[afripv6-discuss] Fwd: potpourri

Adiel A. Akplogan adiel at afrinic.net
Tue Aug 9 01:55:26 SAST 2005


This is an interesting statement in regard of ongoing discussions in
many RIRs policy forum about the actual IPv6 allocation policy.

- a.

>From: "Tony Hain" <alh-ietf at tndh.net>
>To: <ipv6 at ietf.org>
>Date: Wed, 3 Aug 2005 14:28:52 +0200
>
>Following up on the meeting session:
>
>As the IPv6 working group draws to a close the *only* proper action is to
>recommend to the IESG that all stable and eligible documents be progressed
>along the standards track. The IESG will do whatever it would anyway, so it
>does no good to try to fineness things by endless debates about last minute
>tweaks and the resulting potential to recycle in place. If there are minor
>clarifications to make, those should be done as independent documents in the
>context of addenda to the stable documents. IPv6 as the components which
>functionally replace RFC 791, 826, etc. is complete. Solving problems that
>are still unsolved in IPv4 remains as work for continuing or future working
>groups. That does not diminish the stability of the base documents, so they
>need to progress now.

────────────────────

> [What to work on]
A: In the records, change "current camera" to "present camera" in everything from the line containing "After every picture, add" down to the line containing "-0.093308, 0.995320, 0.173459]]", keeping all else the same, and omit the pictures from your answer.
B: Write the next part of the mailing-list message about closing the IPv6 working group, starting right after its last sentence.
The IPv6 mailing-list post above has no connection to the records that come after it.

> [Given records]
────────────────────

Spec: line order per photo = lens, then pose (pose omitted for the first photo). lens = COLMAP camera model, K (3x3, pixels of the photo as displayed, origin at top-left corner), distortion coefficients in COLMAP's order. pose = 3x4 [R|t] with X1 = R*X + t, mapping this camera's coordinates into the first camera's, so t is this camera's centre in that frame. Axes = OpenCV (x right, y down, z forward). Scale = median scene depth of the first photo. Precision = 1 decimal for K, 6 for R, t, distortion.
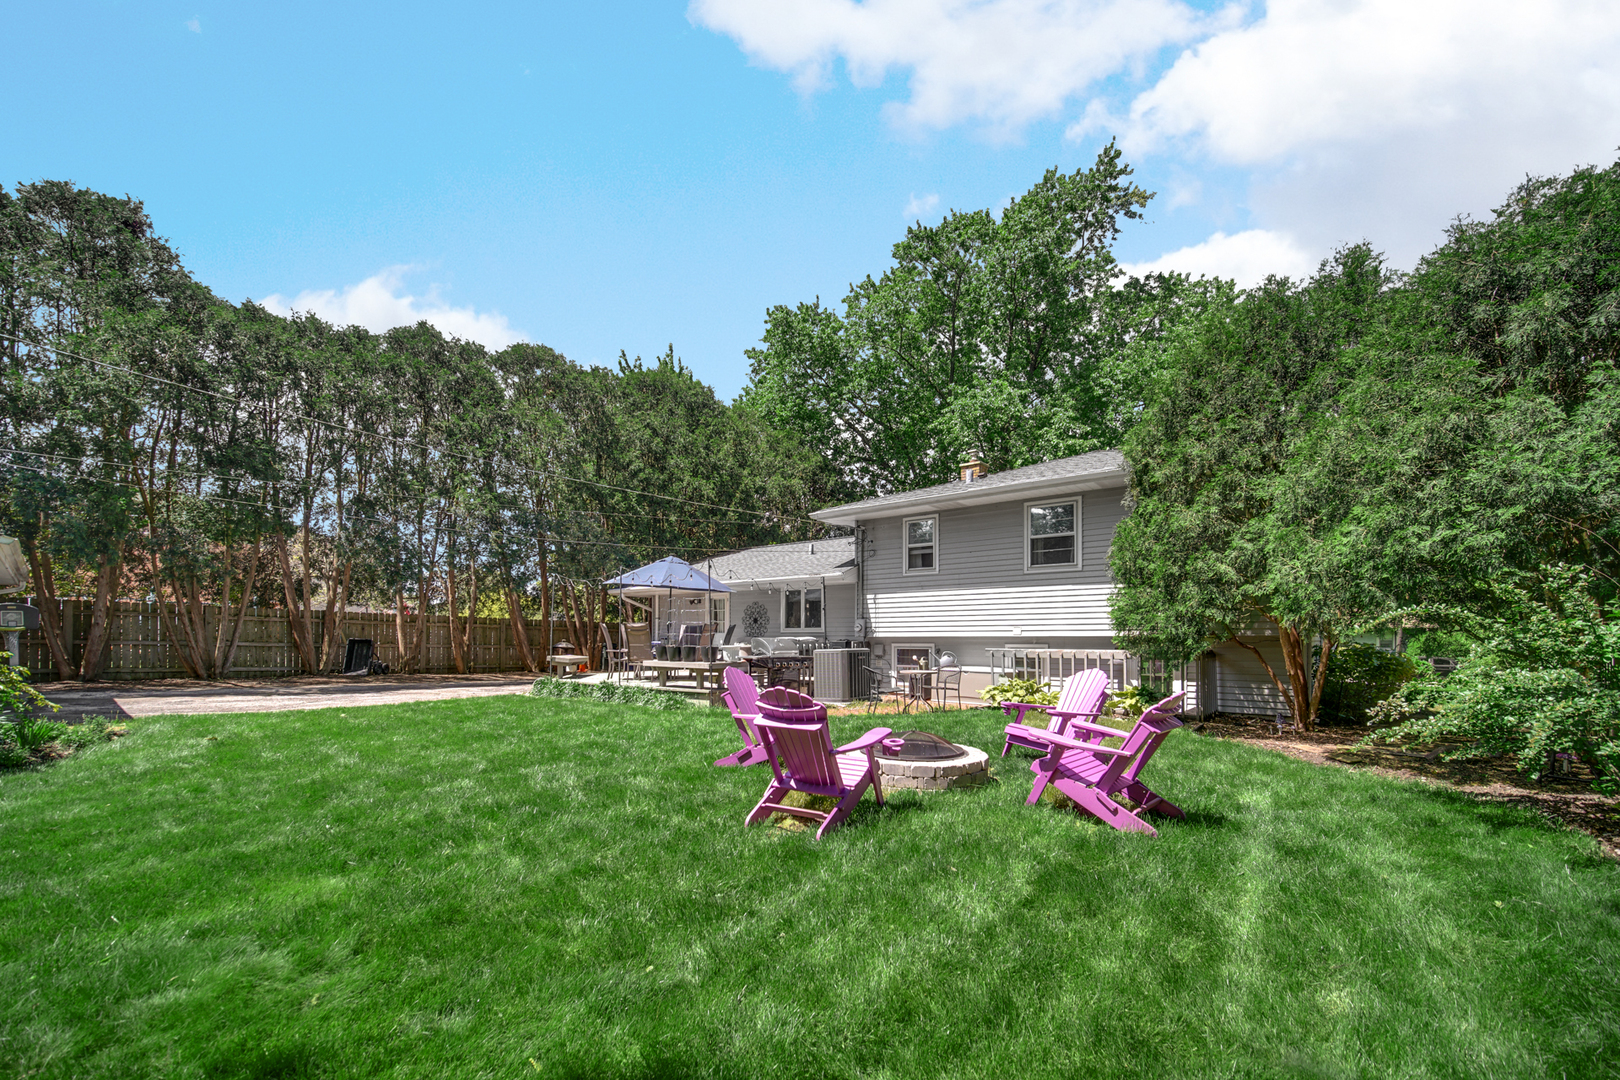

────────────────────

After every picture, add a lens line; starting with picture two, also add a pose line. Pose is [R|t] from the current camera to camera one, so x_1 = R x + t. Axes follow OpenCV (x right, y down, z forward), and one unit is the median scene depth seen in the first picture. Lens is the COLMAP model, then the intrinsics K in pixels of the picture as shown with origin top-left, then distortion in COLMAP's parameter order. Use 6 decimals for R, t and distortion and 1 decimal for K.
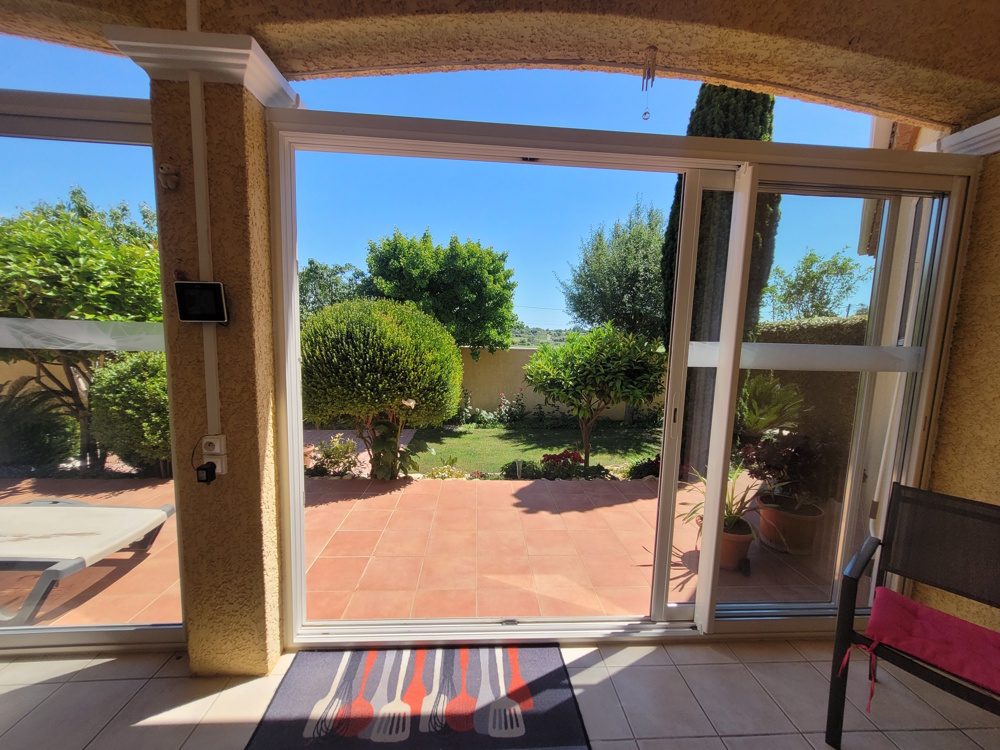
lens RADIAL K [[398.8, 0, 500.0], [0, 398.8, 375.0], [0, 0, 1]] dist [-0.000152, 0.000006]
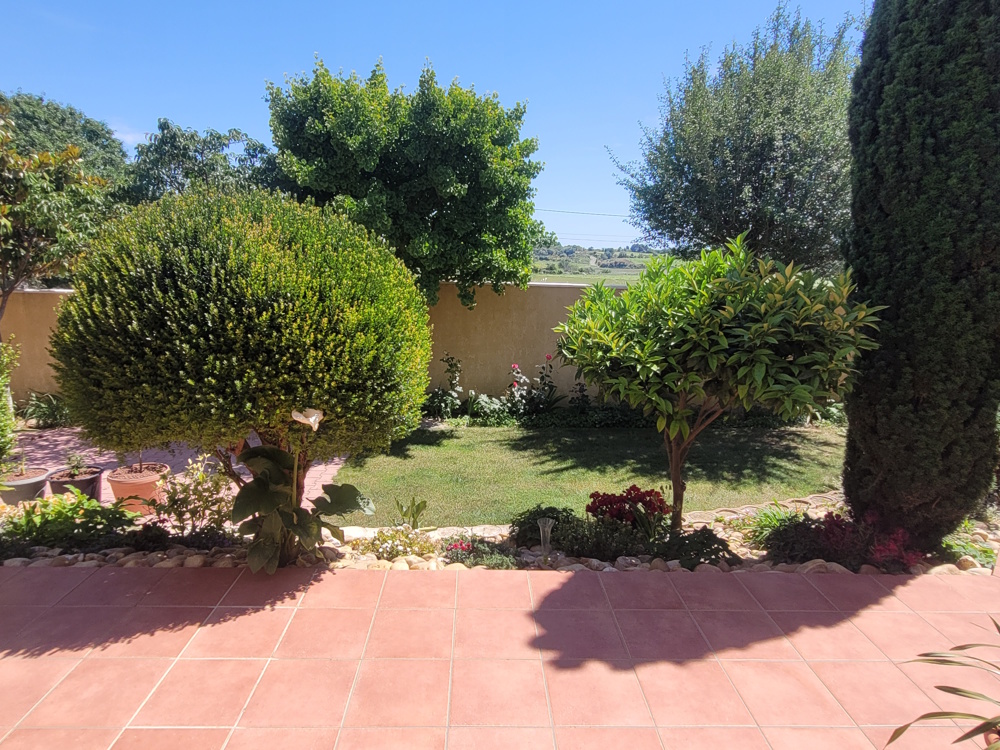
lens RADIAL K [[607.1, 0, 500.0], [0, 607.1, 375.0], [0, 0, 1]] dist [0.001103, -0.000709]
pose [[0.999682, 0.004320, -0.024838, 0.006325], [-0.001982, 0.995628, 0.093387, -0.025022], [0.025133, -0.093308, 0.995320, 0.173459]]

────────────────────

> [Task answers]
A:
After every picture, add a lens line; starting with picture two, also add a pose line. Pose is [R|t] from the present camera to camera one, so x_1 = R x + t. Axes follow OpenCV (x right, y down, z forward), and one unit is the median scene depth seen in the first picture. Lens is the COLMAP model, then the intrinsics K in pixels of the picture as shown with origin top-left, then distortion in COLMAP's parameter order. Use 6 decimals for R, t and distortion and 1 decimal for K.
lens RADIAL K [[398.8, 0, 500.0], [0, 398.8, 375.0], [0, 0, 1]] dist [-0.000152, 0.000006]
lens RADIAL K [[607.1, 0, 500.0], [0, 607.1, 375.0], [0, 0, 1]] dist [0.001103, -0.000709]
pose [[0.999682, 0.004320, -0.024838, 0.006325], [-0.001982, 0.995628, 0.093387, -0.025022], [0.025133, -0.093308, 0.995320, 0.173459]]

B:
>
>On the discussion about prefixes, we need to stop revisiting decisions. The
>IETF does need to make a statement because leaving this to the RIRs is
>equivalent to leaving the fox in charge of access to the chickens. The point
>I was trying to make at the mic is that there are vocal participants in the
>RIR community that are stuck in the conservation mindset and can't seem to
>do basic math. They will agree with Thomas, Geoff, & Lea's work that without
>doing anything IPv6 will be sufficient for a number of decades, but they
>seem to loose context when the simple change of the HD from .8 to .94 buys
>an order of magnitude which results in IPv6 being sufficient for a number of
>*centuries*. That timeframe is substantially long enough that it becomes
>difficult to grasp so without a good grasp of the lifetime their
>conservation mindset steps in claiming the need to curtail wasted bits at
>every turn. The whole /56 discussion is looking to take us from centuries to
>tens (or hundreds if combined with the HD change) of millennia. What they
>fail to recognize is that this is a zero sum game where we currently have a
>balance, and moving the efficiency toward allocation removes it from
>operational deployment models that are different from the past. It is
>extremely easy to overlook the fact that some deployment models don't
>currently exist because they can't under the constraints of current
>allocation policy. This leads to a false belief that they will not appear
>over the next several centuries because we have yet to see them, when the
>reality is that it is the limited perspective policies which insure they
>will not ever appear. The IETF has to take the position of broad vision here
>and flatly state that undue conservation is detrimental.
>
>The RIR members are basically a greedy bunch. For those who have forgotten
>history, the initial 64 bit proposal exceeded the IPv6 design requirements
>by 3 orders of magnitude. At the start of the dot com boom it appeared there
>would not be enough room for comfortable waste by the service providers in
>terms of hierarchy so the entire 64 bits was dedicated to routing. Removing
>the allocation needs of 10^15 hosts meant 'more than enough' was now 'more
>than more than enough', particularly in light of the bust and consolidation.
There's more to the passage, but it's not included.